He checked his bank statement and found that two direct
debits had been set up on his account without his knowledge.
The bank looked into this and found that a fraudster had
somehow obtained Mr Ms bank details and set up direct
debits to repay a car loan and take out car insurance. The
firms that were taking the payments for the loan and the
insurance were both members of AUDDIS (Automated Direct
Debit Instruction Service). This meant they could establish
direct debit instructions without needing to send paper
instructions to Mr Ms bank.
In the past, a bank would always have received instructions
to set up a direct debit in the form of a document signed
by the customer. But increasingly, firms are carrying out
these transactions electronically. This saves time and helps
reduce costs but makes it less easy to spot a fraudulent
instruction.
Although Mr Ms account number and the banks
sort code were correct, the fraudster had given an incorrect
account name. This should have alerted the firm that something
was not quite right and it should have made further enquiries
before proceeding.
The bank readily accepted that, in accordance with the direct
debit guarantee, it should refund the direct debits incorrectly
paid.
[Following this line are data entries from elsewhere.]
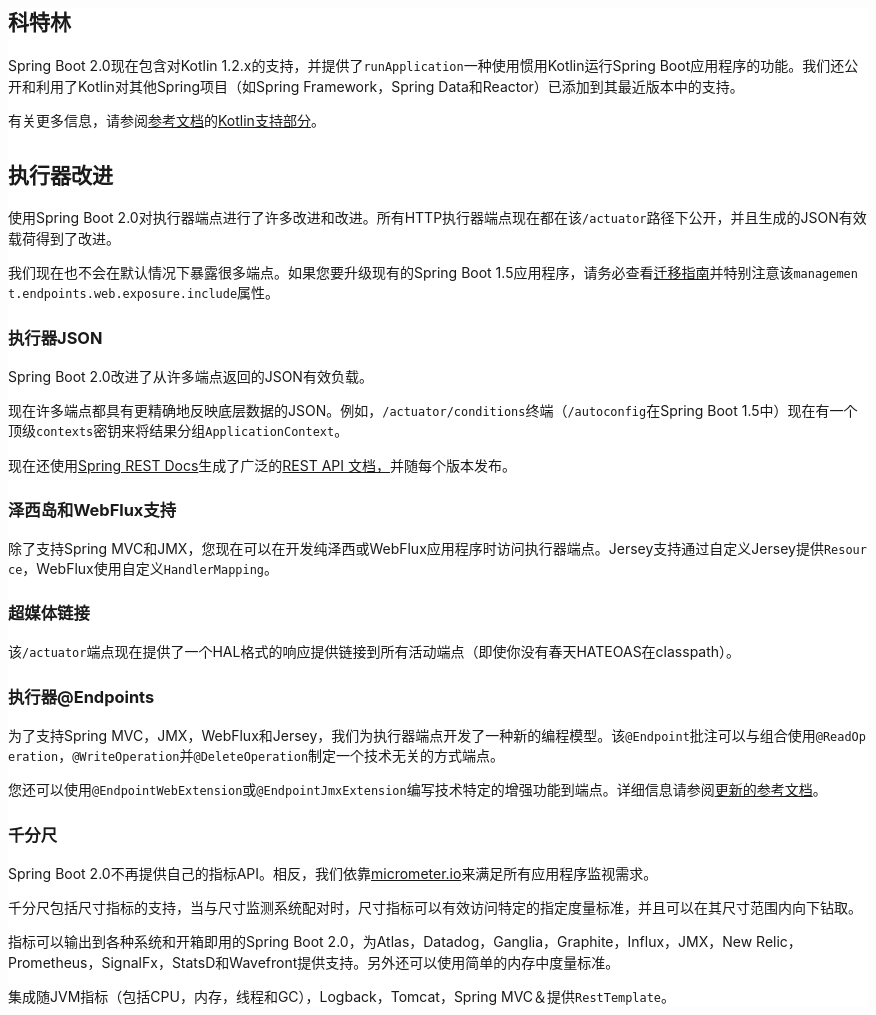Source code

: ## 科特林

Spring Boot 2.0现在包含对Kotlin 1.2.x的支持，并提供了`runApplication`一种使用惯用Kotlin运行Spring Boot应用程序的功能。我们还公开和利用了Kotlin对其他Spring项目（如Spring Framework，Spring Data和Reactor）已添加到其最近版本中的支持。

有关更多信息，请参阅[参考文档](http://docs.spring.io/spring-boot/docs/2.0.x-SNAPSHOT/reference/htmlsingle/#boot-features-kotlin)的[Kotlin支持部分](http://docs.spring.io/spring-boot/docs/2.0.x-SNAPSHOT/reference/htmlsingle/#boot-features-kotlin)。

## 执行器改进

使用Spring Boot 2.0对执行器端点进行了许多改进和改进。所有HTTP执行器端点现在都在该`/actuator`路径下公开，并且生成的JSON有效载荷得到了改进。

我们现在也不会在默认情况下暴露很多端点。如果您要升级现有的Spring Boot 1.5应用程序，请务必查看[迁移指南](https://github.com/spring-projects/spring-boot/wiki/Spring-Boot-2.0-Migration-Guide)并特别注意该`management.endpoints.web.exposure.include`属性。

### 执行器JSON

Spring Boot 2.0改进了从许多端点返回的JSON有效负载。

现在许多端点都具有更精确地反映底层数据的JSON。例如，`/actuator/conditions`终端（`/autoconfig`在Spring Boot 1.5中）现在有一个顶级`contexts`密钥来将结果分组`ApplicationContext`。

现在还使用[Spring REST Docs](https://projects.spring.io/spring-restdocs/)生成了广泛的[REST API ](https://docs.spring.io/spring-boot/docs/current-SNAPSHOT/actuator-api/html/)[文档，](https://projects.spring.io/spring-restdocs/)并随每个版本发布。

### 泽西岛和WebFlux支持

除了支持Spring MVC和JMX，您现在可以在开发纯泽西或WebFlux应用程序时访问执行器端点。Jersey支持通过自定义Jersey提供`Resource`，WebFlux使用自定义`HandlerMapping`。

### 超媒体链接

该`/actuator`端点现在提供了一个HAL格式的响应提供链接到所有活动端点（即使你没有春天HATEOAS在classpath）。

### 执行器@Endpoints

为了支持Spring MVC，JMX，WebFlux和Jersey，我们为执行器端点开发了一种新的编程模型。该`@Endpoint`批注可以与组合使用`@ReadOperation`，`@WriteOperation`并`@DeleteOperation`制定一个技术无关的方式端点。

您还可以使用`@EndpointWebExtension`或`@EndpointJmxExtension`编写技术特定的增强功能到端点。详细信息请参阅[更新的参考文档](http://docs.spring.io/spring-boot/docs/2.0.x-SNAPSHOT/reference/htmlsingle/#production-ready-endpoints-custom)。

### 千分尺

Spring Boot 2.0不再提供自己的指标API。相反，我们依靠[micrometer.io](https://micrometer.io/)来满足所有应用程序监视需求。

千分尺包括尺寸指标的支持，当与尺寸监测系统配对时，尺寸指标可以有效访问特定的指定度量标准，并且可以在其尺寸范围内向下钻取。

指标可以输出到各种系统和开箱即用的Spring Boot 2.0，为Atlas，Datadog，Ganglia，Graphite，Influx，JMX，New Relic，Prometheus，SignalFx，StatsD和Wavefront提供支持。另外还可以使用简单的内存中度量标准。

集成随JVM指标（包括CPU，内存，线程和GC），Logback，Tomcat，Spring MVC＆提供`RestTemplate`。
But it refused to compensate Mr M for the additional
losses he claimed to have suffered. He had a savings account
with the firm, which fed his current account. He wanted
to claim for loss of interest on the money that would have
remained in his savings account if the firm had not paid
out via the fraudulent direct debits.
He also said that since his earnings came from abroad, the
firms error meant he had to make extra transfers from
his foreign bank account to keep his account with the firm
in credit. The unfavourable exchange rate and the foreign
banks charges meant that these transfers were costly.
When the firm to refused to compensate Mr M for these additional
losses, he came to us.
complaint settled
Mr M argued that the bank should cover these losses under
the direct debit guarantee. He said its purpose was to protect
account holders who had set up direct debits from mistakes
in the way they were operated.
In this case, as Mr M had not authorised a direct debit,
the direct debit guarantee was not strictly relevant. However,
after we discussed the position with the firm, it offered
Mr M a goodwill payment to cover his consequential losses.